▸ **Text**:
....

How much do these jets cost?
Depending on size, range, model, and features, a private jet can go from $2 million to over $100 million. “Prices can range from $3 million to $4 million for a pre-owned Learjet 45 or a Cessna Citation CJ3+ plus,” said Abbott. “It can cost between $10 million to $20 million for a mid-range Challenger 300 or 350 – and ultra-long range jets $25 million to $75 million.”
Last year, private plane use soared to its highest level on record. Aviation data research firm Wingx recorded 3.3 million business jet take-offs in 2021, the most for a single year and seven per cent more than the previous high in 2019.
More buyers waiting in the wings
Research finds that there are at least 300 billionaires in the region. Saudi Arabia has the most number of millionaires in the Middle East, with more than 224,000. “There are just under 800 business jets in the region now,” said Abbott, and this represents a good base to grow from.
Especially if you factor in the new residents setting up homes in the UAE and elsewhere.

....

▸ **Supplied information**:
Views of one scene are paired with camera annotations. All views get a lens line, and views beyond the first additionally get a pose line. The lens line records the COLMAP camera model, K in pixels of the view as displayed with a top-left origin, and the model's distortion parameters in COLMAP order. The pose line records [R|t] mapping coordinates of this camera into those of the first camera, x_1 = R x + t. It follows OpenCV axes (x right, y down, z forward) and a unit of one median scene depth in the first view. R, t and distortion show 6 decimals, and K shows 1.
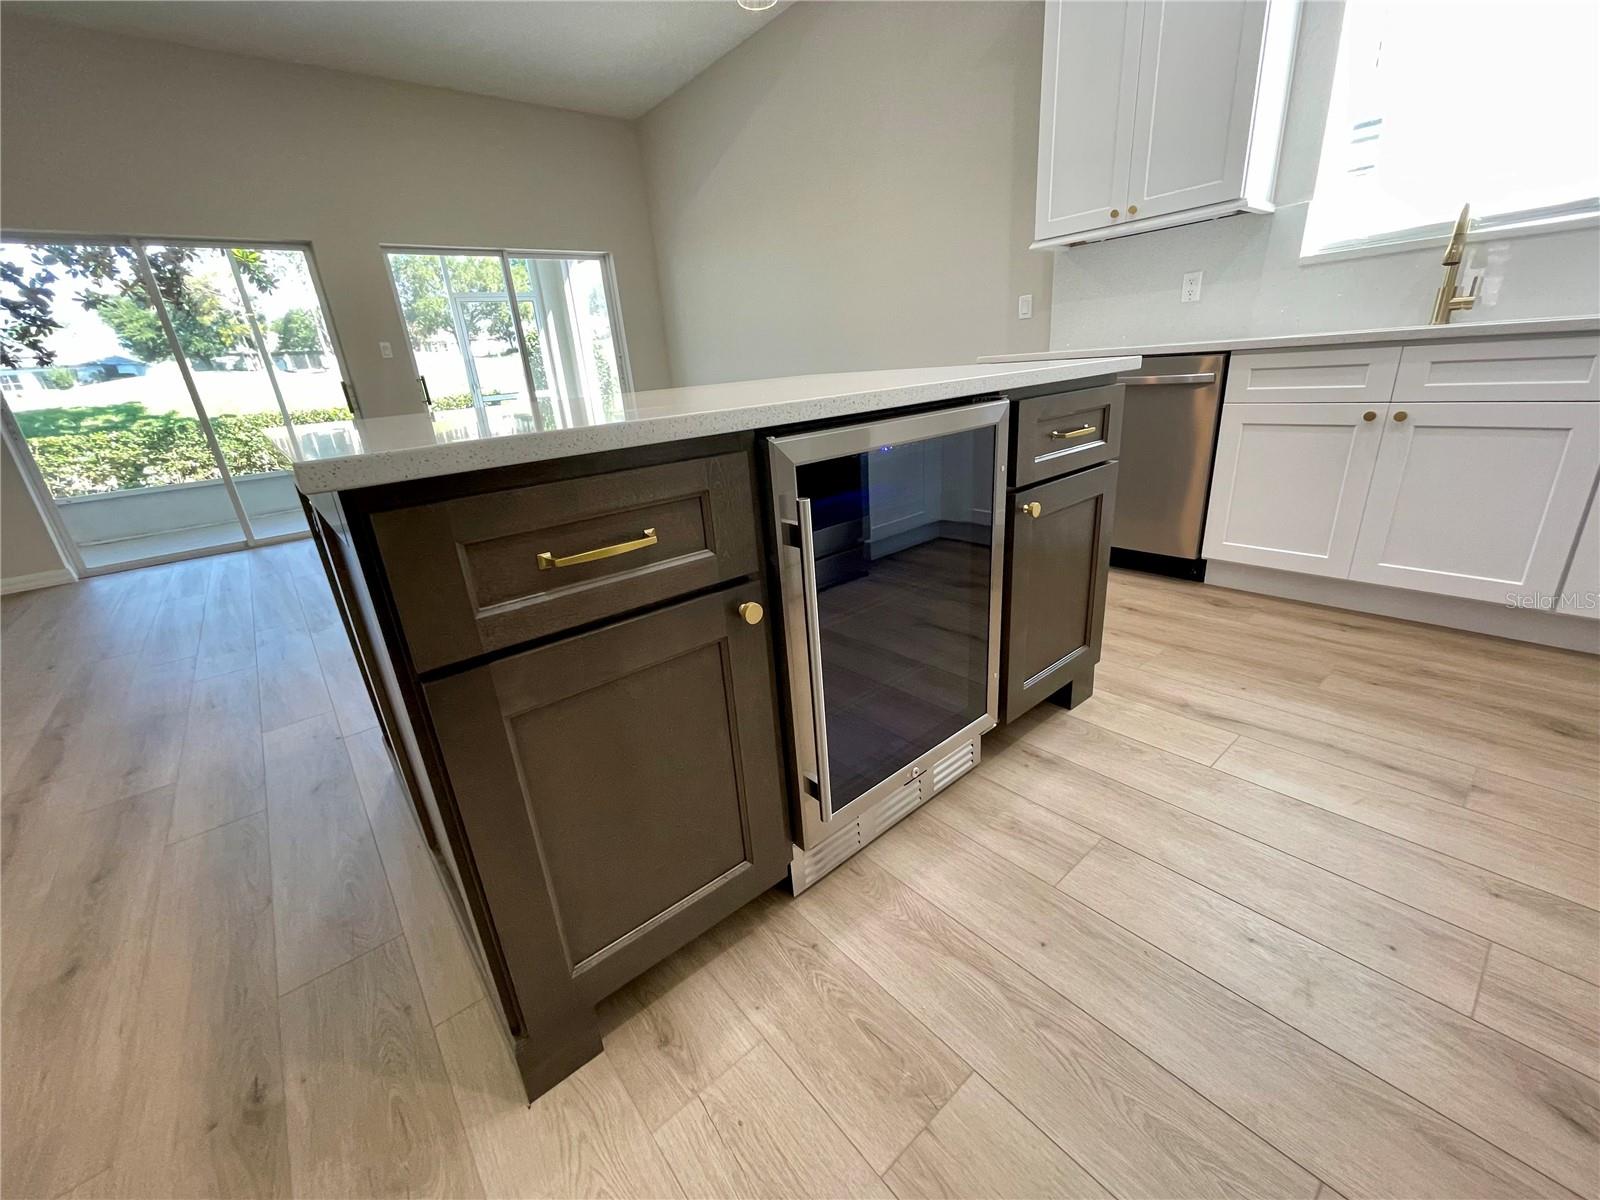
lens RADIAL K [[644.4, 0, 794.0], [0, 644.4, 597.9], [0, 0, 1]] dist [0.000018, -0.000605]
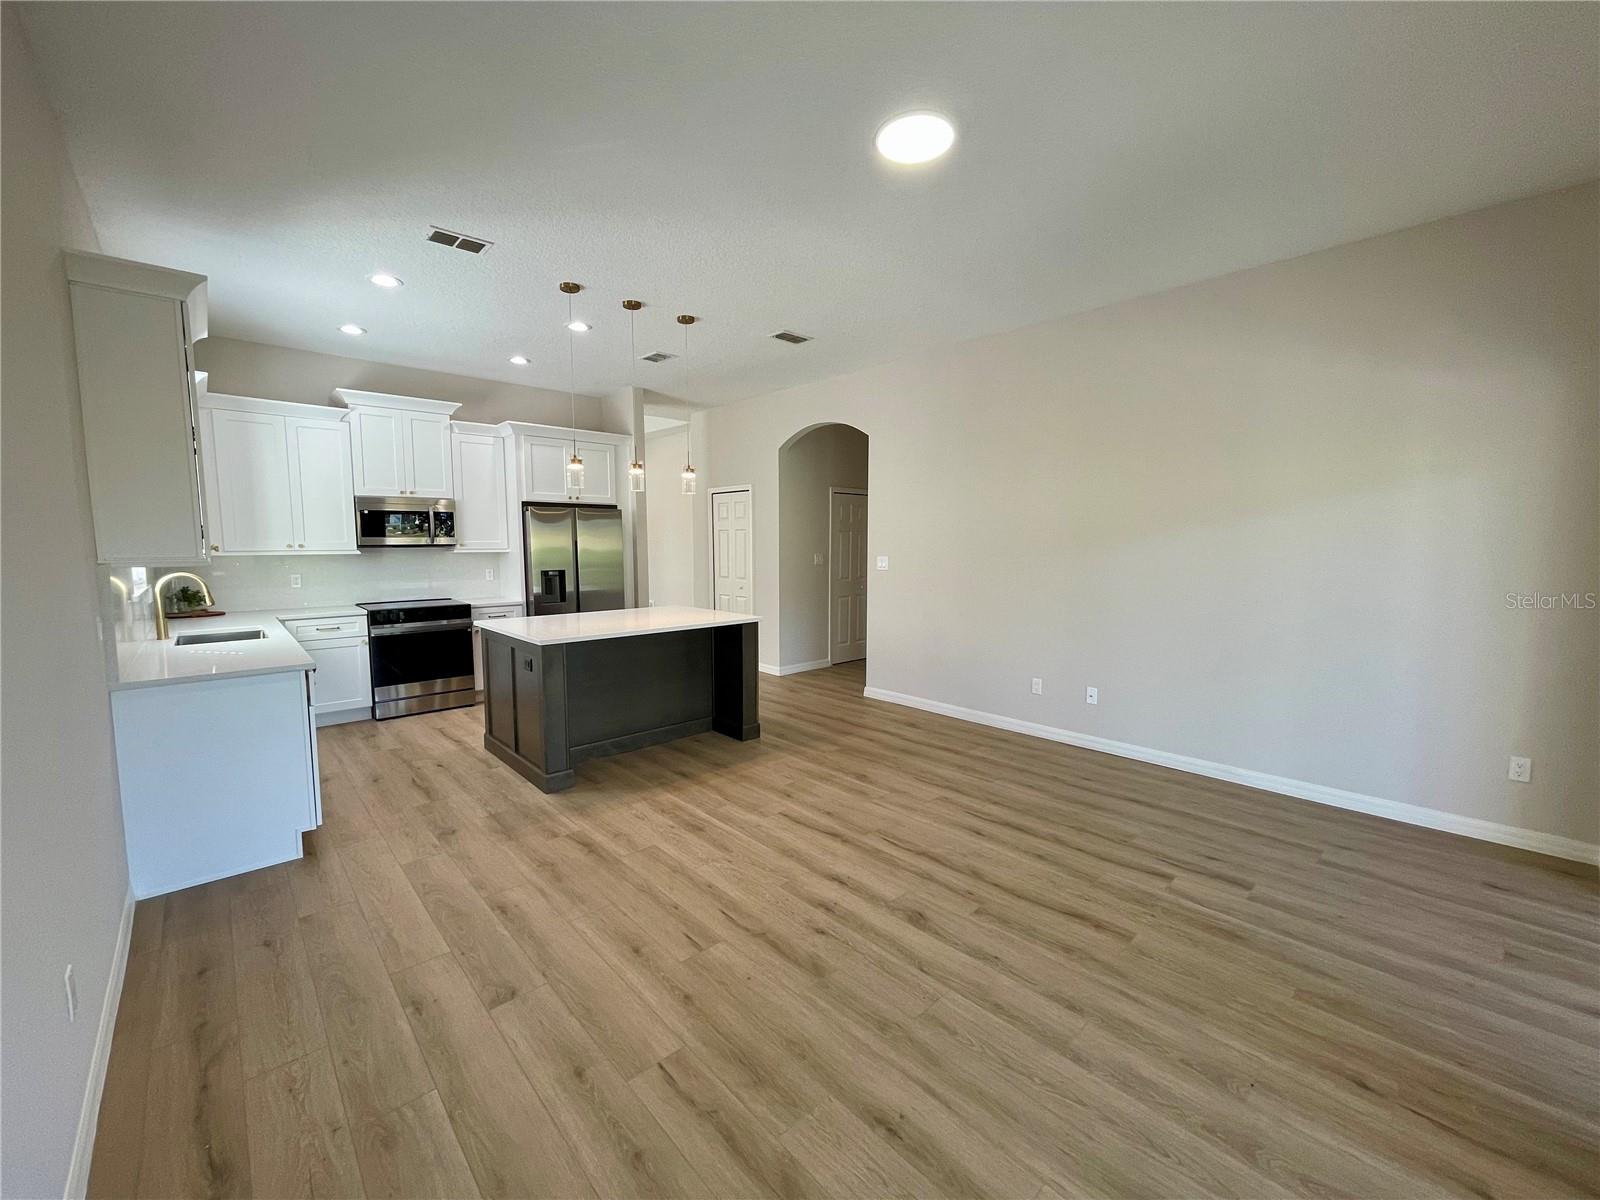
lens RADIAL K [[644.4, 0, 794.0], [0, 644.4, 597.8], [0, 0, 1]] dist [0.000018, -0.000605]
pose [[-0.995894, 0.080976, -0.040475, -0.908560], [0.056039, 0.902571, 0.426878, -1.849059], [0.071098, 0.422857, -0.903403, 4.181094]]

....

▸ **Complete the following**:
**A.** Could you duplicate the whole camera listing word for word, leaving the pictures out?
**B.** Can you carry on the private jet piece from its final sentence?

▸ **Responses for each task**:
**A.**
Views of one scene are paired with camera annotations. All views get a lens line, and views beyond the first additionally get a pose line. The lens line records the COLMAP camera model, K in pixels of the view as displayed with a top-left origin, and the model's distortion parameters in COLMAP order. The pose line records [R|t] mapping coordinates of this camera into those of the first camera, x_1 = R x + t. It follows OpenCV axes (x right, y down, z forward) and a unit of one median scene depth in the first view. R, t and distortion show 6 decimals, and K shows 1.
lens RADIAL K [[644.4, 0, 794.0], [0, 644.4, 597.9], [0, 0, 1]] dist [0.000018, -0.000605]
lens RADIAL K [[644.4, 0, 794.0], [0, 644.4, 597.8], [0, 0, 1]] dist [0.000018, -0.000605]
pose [[-0.995894, 0.080976, -0.040475, -0.908560], [0.056039, 0.902571, 0.426878, -1.849059], [0.071098, 0.422857, -0.903403, 4.181094]]

**B.**
“The fact that Dubai’s luxury residential market remains significantly undersupplied – just 8 new villas are expected in the city’s prime neighbourhoods until 2025 – and is more affordable than its global counterparts is also adding to the overall appeal of owning a home in Dubai amongst the world’s elite,” said Faisal Durrani, Partner – Head of Middle East Research at the real estate consultancy Knight Frank.
“Indeed, $1 million in Dubai’s prime residential precincts translates into approximately 1,130 square feet of space, roughly five times more than (a similar home in) Hong Kong and three times more than London or Singapore.
“These factors have fuelled business and economic confidence and have in turn helped to super-charge demand for luxury homes.”